Assise à chaque fois, se grattant la joue comme si un poil la démangeait, son regard dirigé vers moi mais toujours vague. Les mots sortent comme ça, comme ils lui viennent. Pourtant, ça fait des années qu’elle les rumine. Elle n’a pas conscience, du moins je crois, de la violence qui sort de sa bouche. C’est sa propre douleur qui parle. Elle gicle. 
L’écouter, c’est capter la vie déçue de milliers de femmes. Celles qui attendent tous les soirs leur mari, pour qui le couple est une profonde solitude. “Ces hommes là ne savent pas qu’ils nous rendent prisonnière.”. 
Elle relate la vie des autres comme si c’était la sienne. Les histoires se confondent et lui servent à exprimer sa douleur. Partout, elle cherche des points communs entre elle et ces femmes. Et si différence il y a, elle les exprime pour mieux souligner la sienne. 
Je me souviens de son poste de radio allumé pour que je puisse m’endormir. Elle était là, près de moi. Je sentais sa longue chemise de nuit toucher mes jambes. 
France Bleu ou Nostalgie - 106.4 -, la chaleur encore brûlante d’un bidon de Soupline contre mon ventre. Chaque fois que je dormais chez elle, même en été, elle avait peur que j’ai froid. Alors, elle prenait ce bidon de cinq litres et le remplissait d’eau bouillante. Au début de la nuit, je l’éloignais de moi. Elle, elle restait là, silencieuse. Nous attendions toutes les deux le passage du marchand de sable, qui faisait une arrivée délicate sur de la Disco. 
La musique était partout, surtout les mercredis matins. Au réveil, au déjeuner, après la douche, au retour du marché. Elle épluchait des pommes de terres pour en faire des frites sur Big Bisous de Carlos, m’envoyait chercher de la crème à la laitière sur Toutes les femmes sont belles de Franck Michael. 
Quand, j’avais soif, j’avais interdiction boire de l’eau du robinet. Alors, si je n’avais pas le courage de descendre à la cave chercher une bouteille de Contresse, je me rabattais sur de l’Orangina. 
Crêpes roulées du charcutier et steak-frites-ketchup étaient mon repas du midi. J’évitais le plus possible le museau de cochon et les restes de rôti de porc froid de la veille. Sa grosse croûte graisseuse et sa sauce marron cloquée de gras jauni me dégoutaient. De toute façon, les restes étaient pour mon grand-père. Je devais, plutôt, nous devions manger chaud.

Enregistrements>
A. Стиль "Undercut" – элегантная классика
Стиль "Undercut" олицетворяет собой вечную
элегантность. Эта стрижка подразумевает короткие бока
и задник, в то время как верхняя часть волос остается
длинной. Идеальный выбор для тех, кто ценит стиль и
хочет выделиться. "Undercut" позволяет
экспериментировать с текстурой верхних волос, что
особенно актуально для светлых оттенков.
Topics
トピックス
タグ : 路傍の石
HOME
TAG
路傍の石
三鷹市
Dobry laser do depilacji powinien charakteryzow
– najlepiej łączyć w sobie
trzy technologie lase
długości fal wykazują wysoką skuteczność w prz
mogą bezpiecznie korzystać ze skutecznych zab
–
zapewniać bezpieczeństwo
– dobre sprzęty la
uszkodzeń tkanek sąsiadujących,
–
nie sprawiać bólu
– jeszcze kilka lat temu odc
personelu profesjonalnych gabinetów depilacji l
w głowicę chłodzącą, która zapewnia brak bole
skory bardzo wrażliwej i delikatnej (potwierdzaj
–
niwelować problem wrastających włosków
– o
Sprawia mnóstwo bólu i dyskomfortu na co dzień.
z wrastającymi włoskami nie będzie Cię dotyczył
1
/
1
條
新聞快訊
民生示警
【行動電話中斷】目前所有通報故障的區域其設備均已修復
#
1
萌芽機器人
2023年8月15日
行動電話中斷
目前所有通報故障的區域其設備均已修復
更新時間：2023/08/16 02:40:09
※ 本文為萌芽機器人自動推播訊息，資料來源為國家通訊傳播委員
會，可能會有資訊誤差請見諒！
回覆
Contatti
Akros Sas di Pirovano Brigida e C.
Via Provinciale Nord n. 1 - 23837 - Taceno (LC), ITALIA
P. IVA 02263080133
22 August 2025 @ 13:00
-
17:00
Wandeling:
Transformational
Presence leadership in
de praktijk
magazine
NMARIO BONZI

Consigne écrite>
Résumez l'extrait en deux phrases. Appuyez-vous uniquement sur l'extrait.

Résultat de l'exercice>
Une femme raconte la vie déçue d'autres femmes comme si c'était la sienne, et s'en sert pour exprimer sa propre douleur. Le récit évoque aussi les nuits passées chez elle, avec la radio allumée et un bidon d'eau bouillante, puis la musique présente partout et les repas du midi.